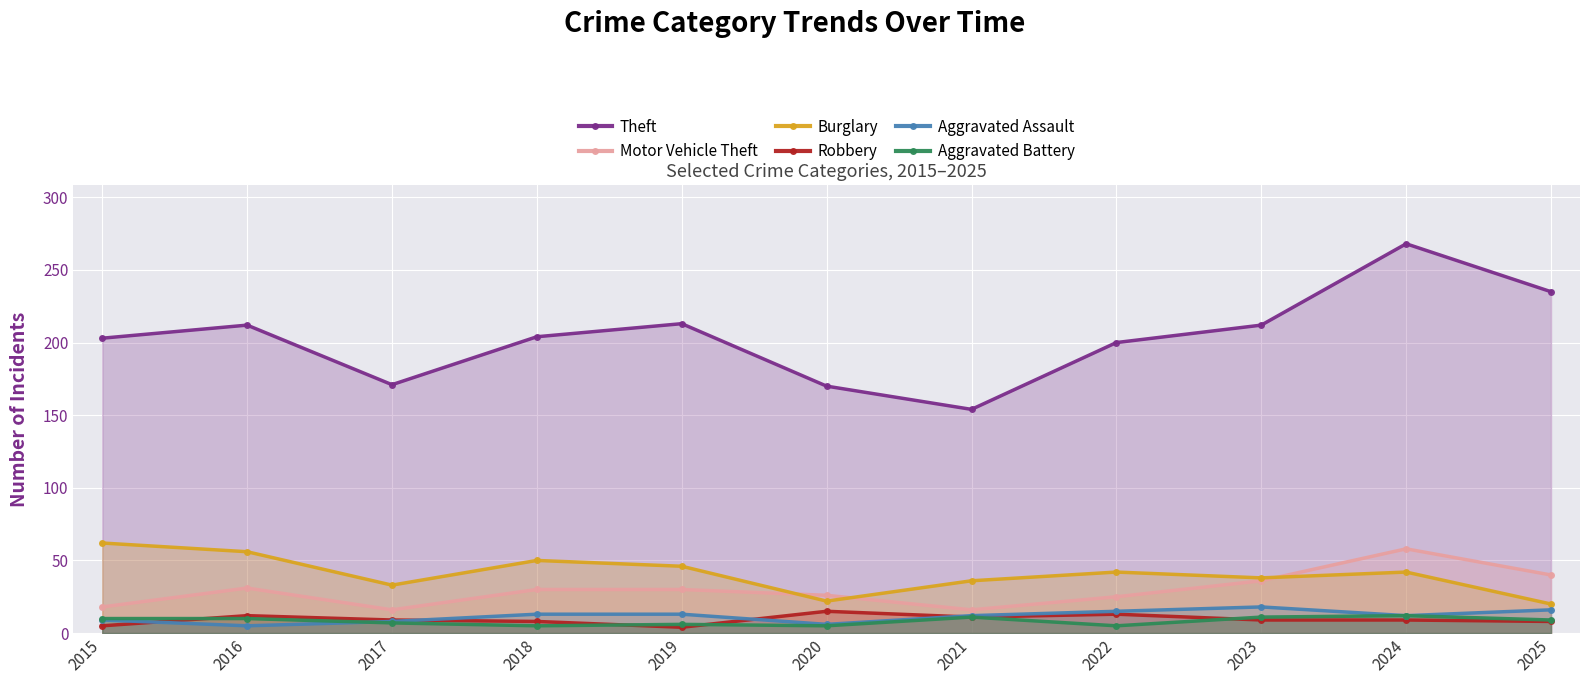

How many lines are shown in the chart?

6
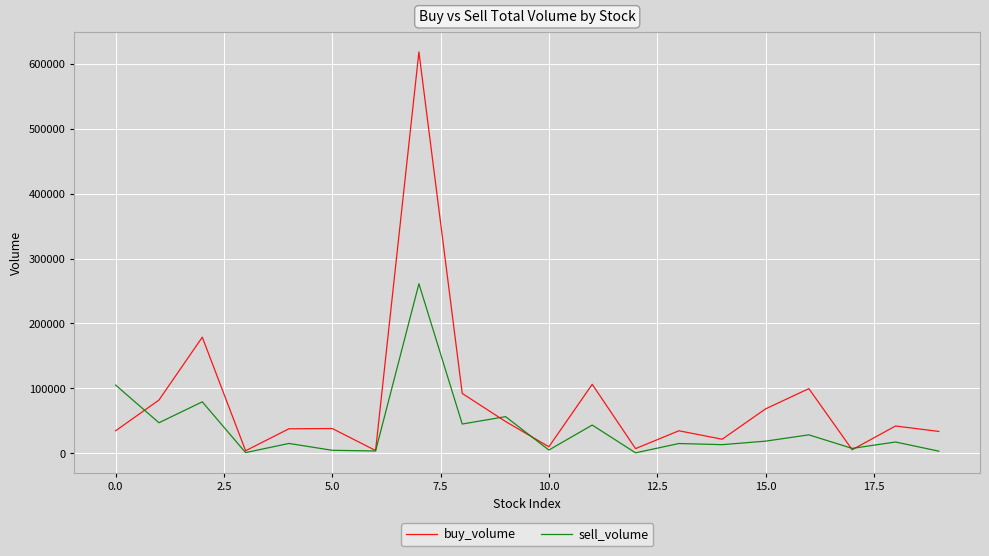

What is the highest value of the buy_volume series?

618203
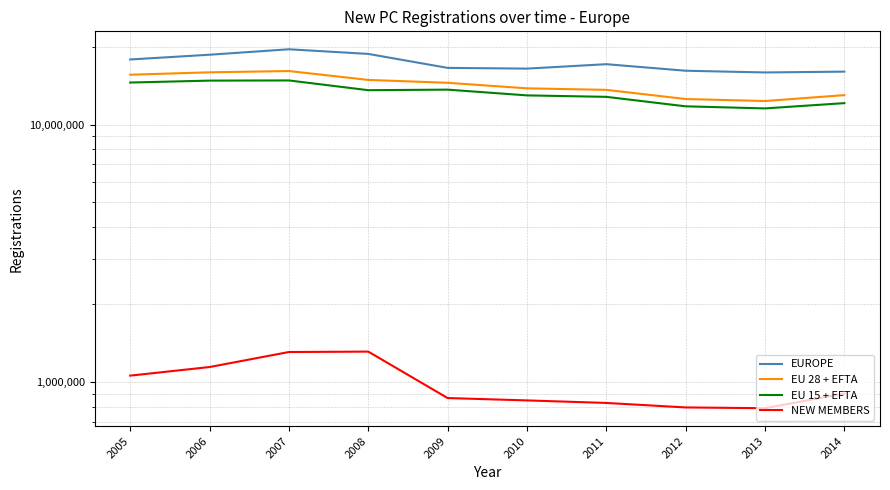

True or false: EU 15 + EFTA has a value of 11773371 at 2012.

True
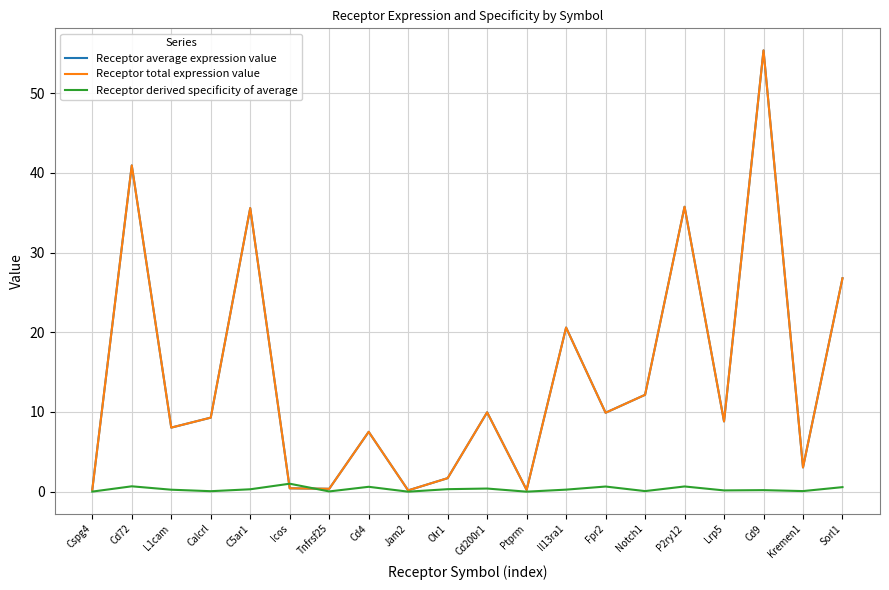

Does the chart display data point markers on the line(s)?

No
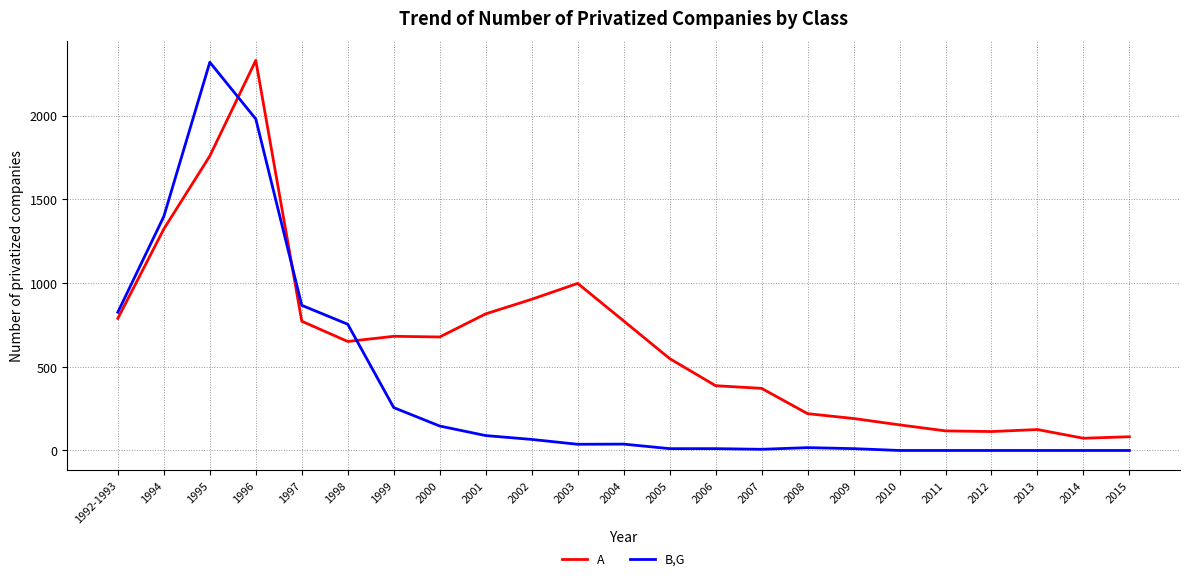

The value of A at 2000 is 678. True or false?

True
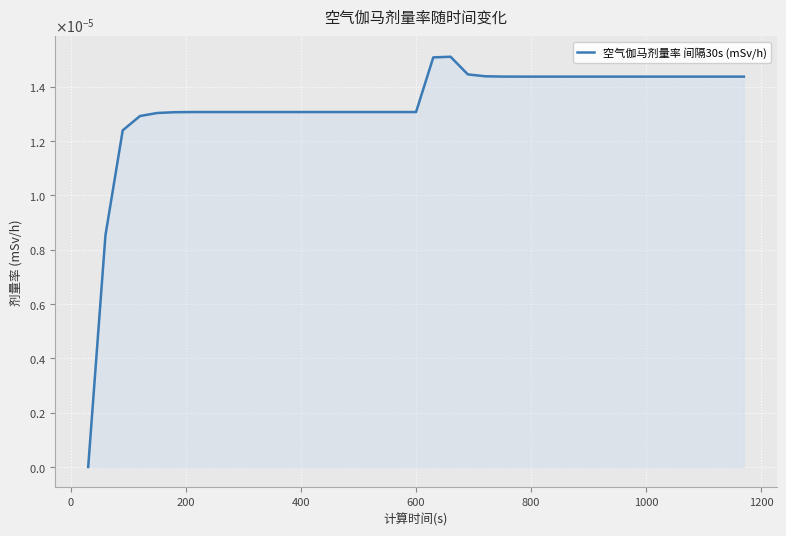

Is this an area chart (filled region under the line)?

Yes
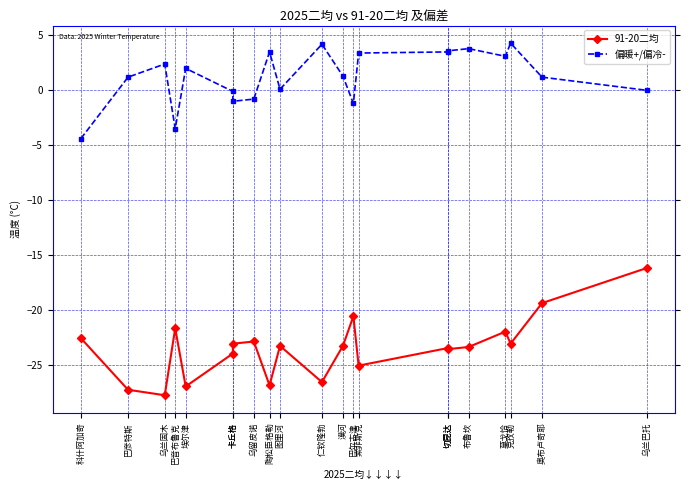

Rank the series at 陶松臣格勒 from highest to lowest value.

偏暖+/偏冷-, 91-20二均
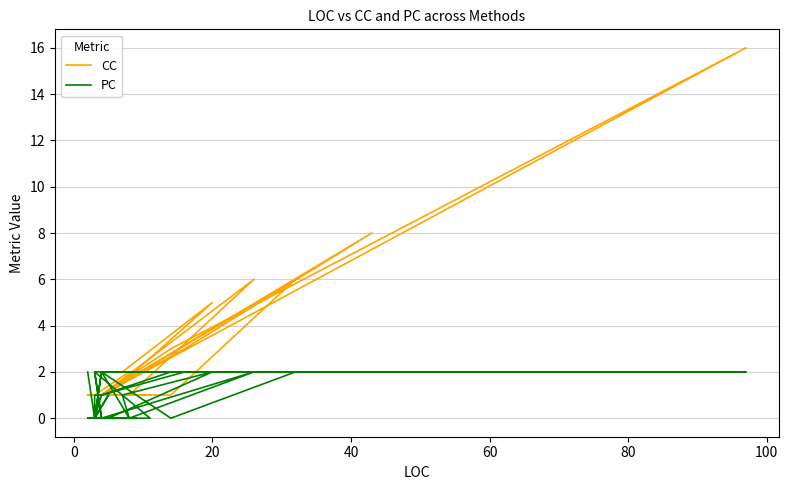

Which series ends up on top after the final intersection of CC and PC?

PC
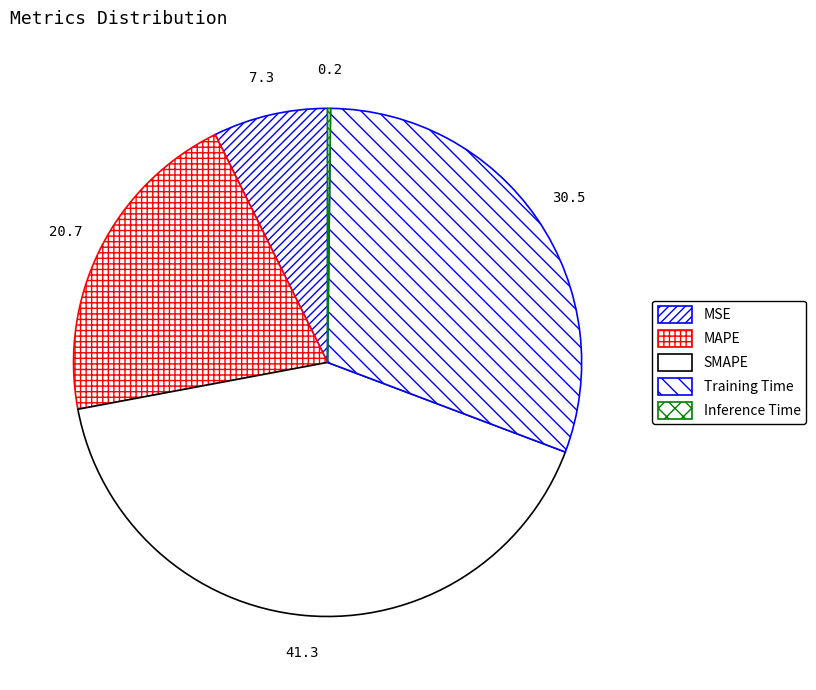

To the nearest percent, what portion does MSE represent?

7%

**Instructions for the task**
Please pull out every line of the listing above, reproducing the text without any change and omitting the pictures.

**Solution to this exercise**
How many lines are shown in the chart?

6

What is the highest value of the buy_volume series?

618203

True or false: EU 15 + EFTA has a value of 11773371 at 2012.

True

Does the chart display data point markers on the line(s)?

No

The value of A at 2000 is 678. True or false?

True

Is this an area chart (filled region under the line)?

Yes

Rank the series at 陶松臣格勒 from highest to lowest value.

偏暖+/偏冷-, 91-20二均

Which series ends up on top after the final intersection of CC and PC?

PC

To the nearest percent, what portion does MSE represent?

7%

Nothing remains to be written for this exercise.